Odeh estime que Ramallah ne peut se permettre d’accepter les fonds dans la mesure où une telle démarche établirait un précédent qui pourrait déboucher sur d’autres déductions à l’avenir.
« Il se trouvera que dans le futur, Israël ne sera pas d’accord sur une autre question et fera exactement la même chose », dit-il. « Et notre argent sera retenu encore une fois sans notre permission. Nous ne pouvons pas permettre que ça puisse arriver ».
Pour sa part, Abbas s’est tourné vers les Etats arabes pour offrir un filet de sécurité à l’AP susceptible de l’aider à affronter ses déboires financiers.

Même si la plus grande partie du monde arabe n’a pas répondu aux supplications d’Abbas en transférant des fonds à l’AP, le Qatar a pour sa part annoncé qu’il placera 300 millions de dollars dans les coffres de Ramallah.
Selon les responsables palestiniens, Doha va allouer la somme de 50 millions de dollars en subventions et de 250 millions de dollars en prêt au cours des 12 prochains mois, offrant un peu de marge de manœuvre à l’AP.
Plusieurs ministères palestiniens ont refusé de répondre à nos questions.
Pour leur part, des responsables israéliens et palestiniens se sont rencontrés à quelques occasions au cours de ces derniers mois pour discuter du conflit sur les fonds issus des impôts.
Hussein al-Sheikh, un proche d’Abbas, déclare que ces entretiens n’ont pas permis de trouver une solution.
« J’ai rencontré hier le ministre israélien des Finances [Moshe] Kahlon et nous avons parlé des moyens à mettre en place pour résoudre la question de la retenue de l’argent par Israël et qui revient aux Palestiniens par Israël mais aucun progrès n’a été fait », a écrit Sheikh sur Twitter, le 26 juin.

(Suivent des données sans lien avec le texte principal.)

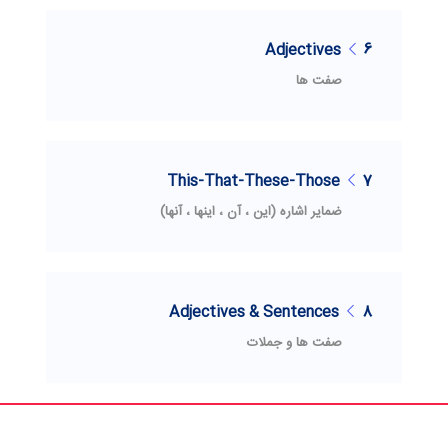
Adjectives
6
صفت ها
This-That-These-Those
7
ضمایر اشاره (این ، آن ، اینها ، آنها)
Adjectives & Sentences
8
صفت ها و جملات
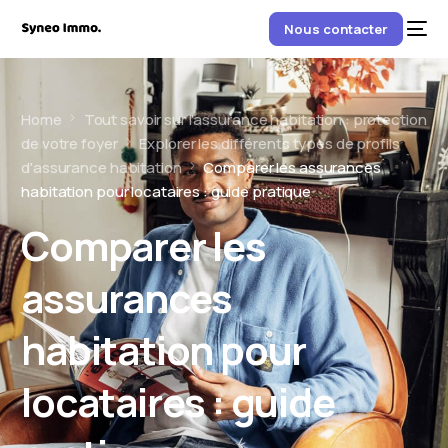
Nous contacter
Home
Tout savoir sur l'assurance habitation : protection
de votre foyer
Explorer les différents types de profils
d'assurance habitation
Comparer les assurances
habitation pour locataires : guide pratique
Comparer les
assurances
habitation pour
locataires : guide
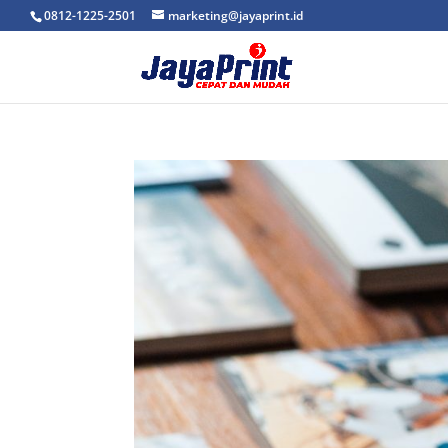
0812-1225-2501
marketing@jayaprint.id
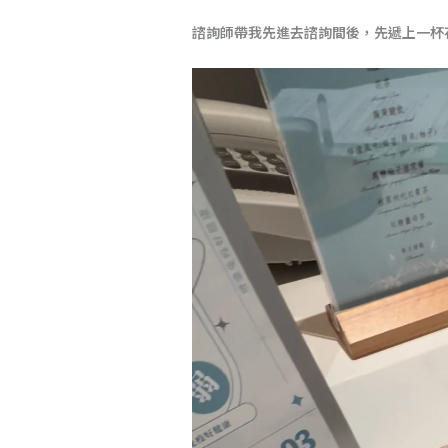
諮詢師帶我先進去諮詢間後，先遞上一杯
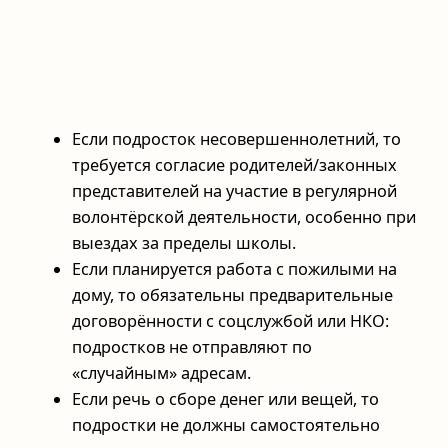
Если подросток несовершеннолетний, то
требуется согласие родителей/законных
представителей на участие в регулярной
волонтёрской деятельности, особенно при
выездах за пределы школы.
Если планируется работа с пожилыми на
дому, то обязательны предварительные
договорённости с соцслужбой или НКО:
подростков не отправляют по
«случайным» адресам.
Если речь о сборе денег или вещей, то
подростки не должны самостоятельно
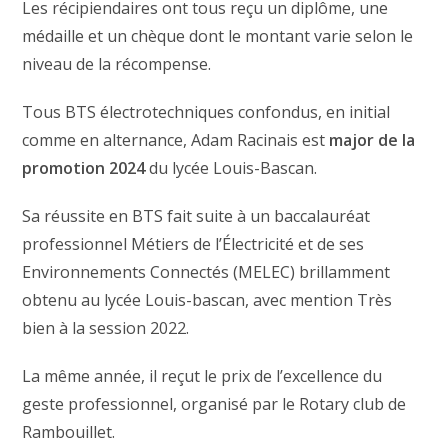
Les récipiendaires ont tous reçu un diplôme, une
médaille et un chèque dont le montant varie selon le
niveau de la récompense.
Tous BTS électrotechniques confondus, en initial
comme en alternance, Adam Racinais est
major de la
promotion 2024
du lycée Louis-Bascan.
Sa réussite en BTS fait suite à un baccalauréat
professionnel Métiers de l’Électricité et de ses
Environnements Connectés (MELEC) brillamment
obtenu au lycée Louis-bascan, avec mention Très
bien à la session 2022.
La même année, il reçut le prix de l’excellence du
geste professionnel, organisé par le Rotary club de
Rambouillet.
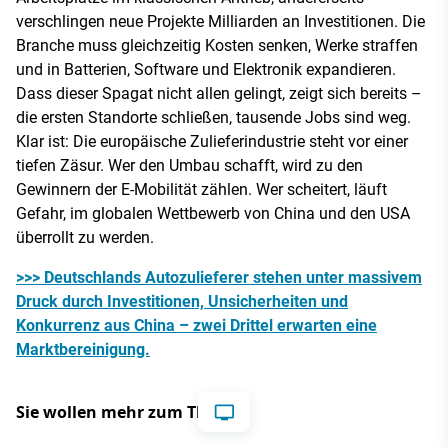
verschlingen neue Projekte Milliarden an Investitionen. Die
Branche muss gleichzeitig Kosten senken, Werke straffen
und in Batterien, Software und Elektronik expandieren.
Dass dieser Spagat nicht allen gelingt, zeigt sich bereits –
die ersten Standorte schließen, tausende Jobs sind weg.
Klar ist: Die europäische Zulieferindustrie steht vor einer
tiefen Zäsur. Wer den Umbau schafft, wird zu den
Gewinnern der E-Mobilität zählen. Wer scheitert, läuft
Gefahr, im globalen Wettbewerb von China und den USA
überrollt zu werden.
>>> Deutschlands Autozulieferer stehen unter massivem
Druck durch Investitionen, Unsicherheiten und
Konkurrenz aus China – zwei Drittel erwarten eine
Marktbereinigung.
Sie wollen mehr zum Thema?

Un porte-parole de Kahlon a confirmé que ce dernier avait rencontré Sheikh pour évoquer des « problématiques économiques et civiles », mais il a refusé de répondre à d’autres questions.
Une solution partielle – en plus des fonds versés par le Qatar – pourrait néanmoins poindre à l’horizon.

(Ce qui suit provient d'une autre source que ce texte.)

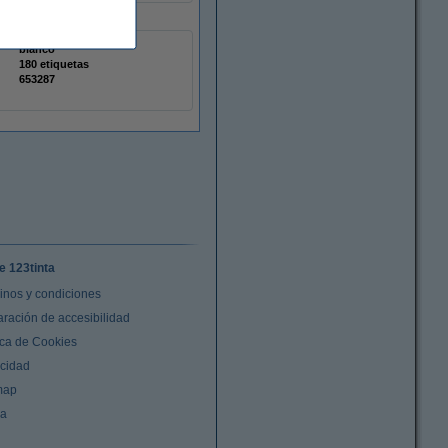
blanco
180 etiquetas
653287
e 123tinta
inos y condiciones
aración de accesibilidad
ica de Cookies
acidad
map
da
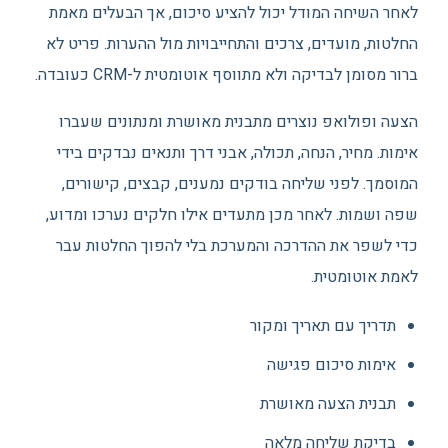
לאחר השיחה המודל יכול להציע סיכום, אך הבעלים מאמת
החלטות, מועדים, צרכים והתחייבויות מול ההערות. פריט לא
ברור מסומן לבדיקה ולא מתווסף אוטומטית ל-CRM כעובדה.
הצעה ופולואפ נוצרים מתבנית מאושרת ומנתונים שעברו
אימות. מחיר, הנחה, תכולה, אבני דרך ותנאים נבדקים בידי
המוסמך. לפני שליחה בודקים נמענים, קבצים, קישורים,
שפה ושמות. לאחר מכן מתעדים אילו חלקים נערכו ומדוע,
כדי לשפר את ההדרכה והמערכת בלי להפוך החלטות עבר
לאמת אוטומטית.
תדריך עם תאריך ומקור
אימות סיכום פגישה
תבנית הצעה מאושרת
בדיקת שליחה מלאה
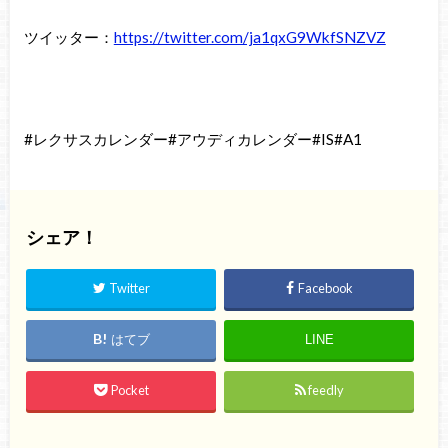
ツイッター：
https://twitter.com/ja1qxG9WkfSNZVZ
#レクサスカレンダー#アウディカレンダー#IS#A1
シェア！
Twitter
Facebook
はてブ
LINE
Pocket
feedly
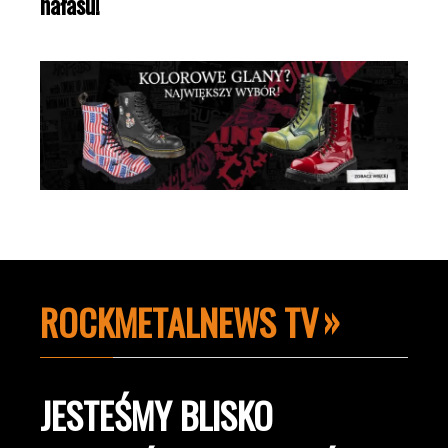
hałasu!
ROCKMETALNEWS TV
JESTEŚMY BLISKO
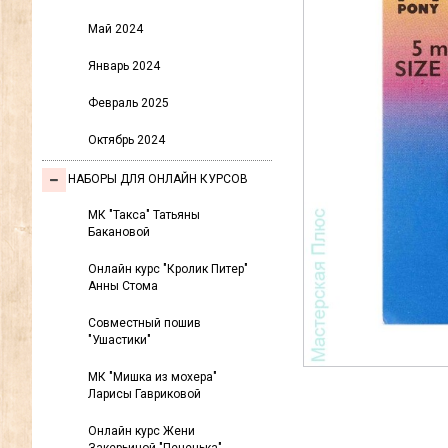
Май 2024
Январь 2024
Февраль 2025
Октябрь 2024
НАБОРЫ ДЛЯ ОНЛАЙН КУРСОВ
МК "Такса" Татьяны
Бакановой
Онлайн курс "Кролик Питер"
Анны Стома
Совместный пошив
"Ушастики"
МК "Мишка из мохера"
Ларисы Гавриковой
Онлайн курс Жени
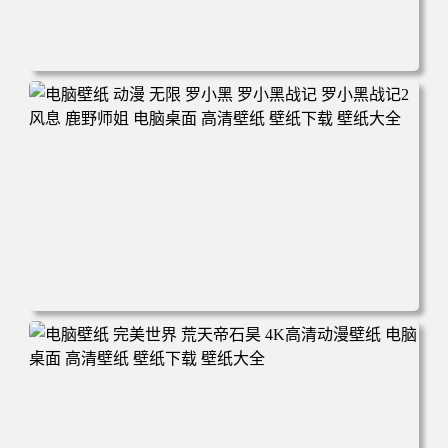
电脑壁纸 柯南和小兰背靠背 夕阳 日落 4K动漫壁纸 电脑桌
面 高清壁纸 壁纸下载 壁纸大全
电脑壁纸 动漫 无限 罗小黑 罗小黑战记 罗小黑战记2 风息
鹿野师姐 电脑桌面 高清壁纸 壁纸下载 壁纸大全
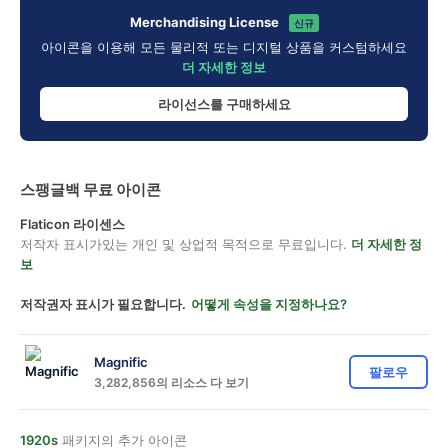
Merchandising License
신규
아이콘을 이용해 모든 물리적 또는 디지털 상품을 커스텀하세요
더 자세한 정보
라이선스를 구매하세요
스팽글백 무료 아이콘
Flaticon 라이센스
저작자 표시가있는 개인 및 상업적 목적으로 무료입니다.
더 자세한 정
보
저작권자 표시가 필요합니다.
어떻게 속성을 지정하나요?
Magnific
팔로우
3,282,856의 리소스 다 보기
1920s
패키지의 추가 아이콘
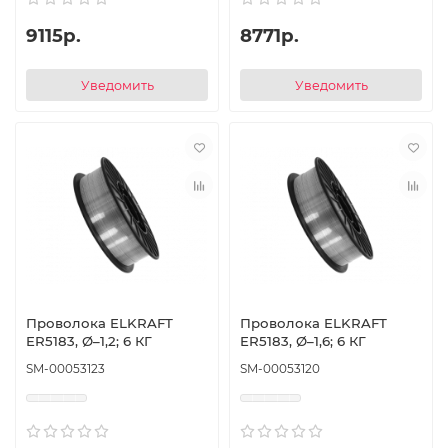
9115р.
8771р.
Уведомить
Уведомить
Проволока ELKRAFT
Проволока ELKRAFT
ER5183, Ø–1,2; 6 КГ
ER5183, Ø–1,6; 6 КГ
SM-00053123
SM-00053120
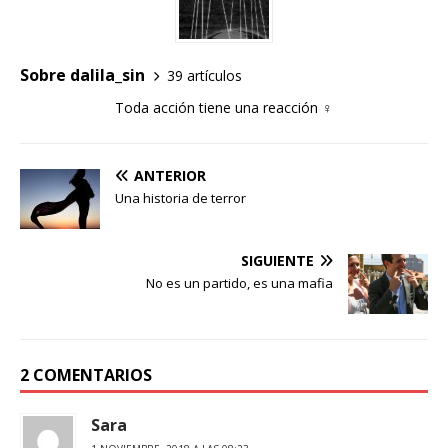
Sobre dalila_sin
39 artículos
Toda acción tiene una reacción ♀
ANTERIOR
Una historia de terror
SIGUIENTE
No es un partido, es una mafia
2 COMENTARIOS
Sara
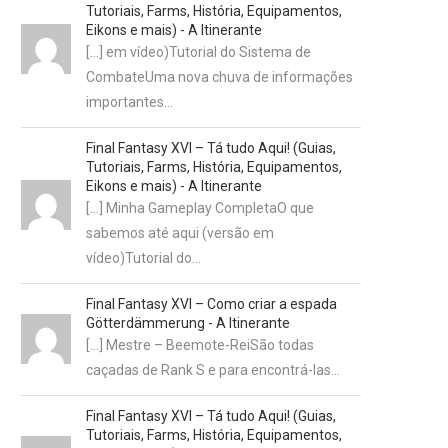
Tutoriais, Farms, História, Equipamentos,
Eikons e mais) - A Itinerante
[…] em vídeo)Tutorial do Sistema de
CombateUma nova chuva de informações
importantes…
Final Fantasy XVI – Tá tudo Aqui! (Guias,
Tutoriais, Farms, História, Equipamentos,
Eikons e mais) - A Itinerante
[…] Minha Gameplay CompletaO que
sabemos até aqui (versão em
vídeo)Tutorial do…
Final Fantasy XVI – Como criar a espada
Götterdämmerung - A Itinerante
[…] Mestre – Beemote-ReiSão todas
caçadas de Rank S e para encontrá-las…
Final Fantasy XVI – Tá tudo Aqui! (Guias,
Tutoriais, Farms, História, Equipamentos,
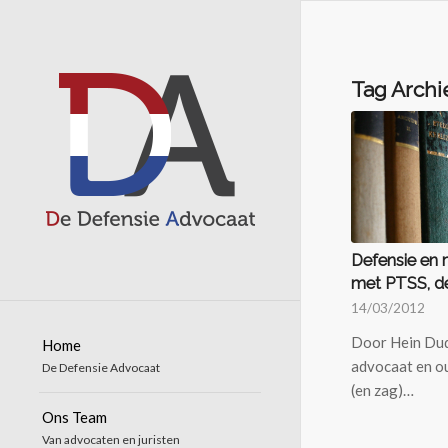
Tag Archi
Defensie en m
met PTSS, de
14/03/2012
Door Hein Dud
Home
advocaat en oud
De Defensie Advocaat
(en zag)…
Ons Team
Van advocaten en juristen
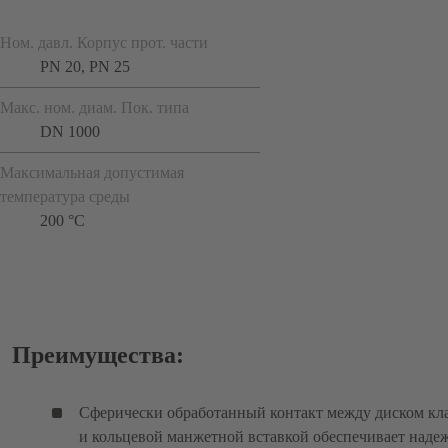
Ном. давл. Корпус прот. части
PN 20, PN 25
Макс. ном. диам. Пок. типа
DN 1000
Максимальная допустимая
температура среды
200 °C
Преимущества:
Сферически обработанный контакт между диском кл
и кольцевой манжетной вставкой обеспечивает над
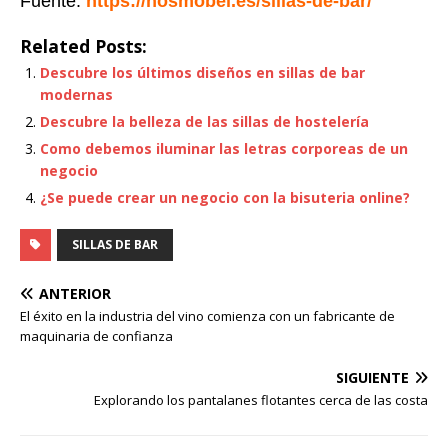
Fuente:
https://hosmobel.es/sillas-de-bar/
Related Posts:
Descubre los últimos diseños en sillas de bar
modernas
Descubre la belleza de las sillas de hostelería
Como debemos iluminar las letras corporeas de un
negocio
¿Se puede crear un negocio con la bisuteria online?
SILLAS DE BAR
ANTERIOR
El éxito en la industria del vino comienza con un fabricante de
maquinaria de confianza
SIGUIENTE
Explorando los pantalanes flotantes cerca de las costa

Le radiodiffuseur Kan a cité, le 2 juillet, une source palestinienne non-identifiée disant que l’Etat juif et l’AP avaient trouvé un accord de principe pour exempter le paiement par les Palestiniens des taxes sur le carburant.

L’AP verse habituellement environ 56 millions de dollars en droits de douane à Israël chaque mois pour le carburant qui est importé en Cisjordanie et dans la bande de Gaza. Une somme qui, avant la crise actuelle, était récupérée lors du transfert par l’Etat juif des 170 millions à 200 millions de taxes collectées pour Ramallah.
Le ministre des Affaires sociales Ahmad Majdalani a déclaré au Times of Israel que le sujet avait été débattu mais que l’Autorité palestinienne et Israël n’avaient pas encore trouvé un accord.
Si les deux parties devaient s’entendre sur cette proposition, elle fournirait à peu près l’équivalent d’un tiers des taxes collectées par l’Etat juif pour les Palestiniens tous les mois – et un peu de répit.